Think of your childhood. Do you remember your first friend? Do you remember some of the games you played? Write about one of your childhood memories as if to once again claim the state of mind that saw life as large and full of possibility.

The capacity to view life as such isn’t lost in the adult, only suppressed and hidden beneath the trials that so often color the days. But a rest from those burdens is possible.

Restoring the perspective of life as one of unlimited possibility requires that you somehow first change, or move, the things that control your experience. In essence, you need to heighten your positive experiences and diminish those that hold you captive. Here’s how to start:

Identify the things that bind your spirit, the things that always seem so important and necessary:

  • Worries or concerns
  • The constant daily chores
  • Pressing deadlines
  • The noise: news, media, politics, etc.

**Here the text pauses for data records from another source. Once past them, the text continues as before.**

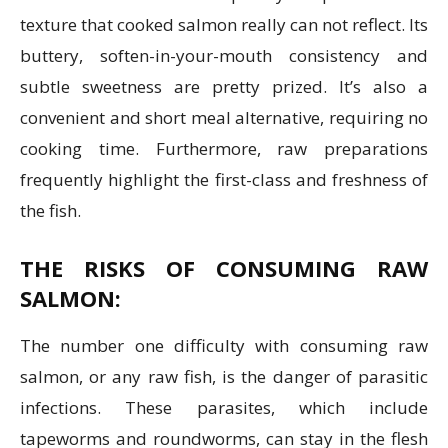
texture that cooked salmon really can not reflect. Its
buttery, soften-in-your-mouth consistency and
subtle sweetness are pretty prized. It’s also a
convenient and short meal alternative, requiring no
cooking time. Furthermore, raw preparations
frequently highlight the first-class and freshness of
the fish.
THE RISKS OF CONSUMING RAW
SALMON:
The number one difficulty with consuming raw
salmon, or any raw fish, is the danger of parasitic
infections. These parasites, which include
tapeworms and roundworms, can stay in the flesh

Make an equal list of the things refresh your spirit:

  • Music
  • Friendship, Romance
  • Poetry or Stories
  • Neatness and organization

In upcoming segments I’ll guide you on how to use the elements on your lists. But until then, think of what you can do to change your overall experience by adding emphasis on the things that refresh your spirit. Also, consider ways to release yourself from unnecessary burdens. Try things like quitting reading the newspaper for a week and instead reading a good book. Turn off the television and take a walk during the 6 o’clock news.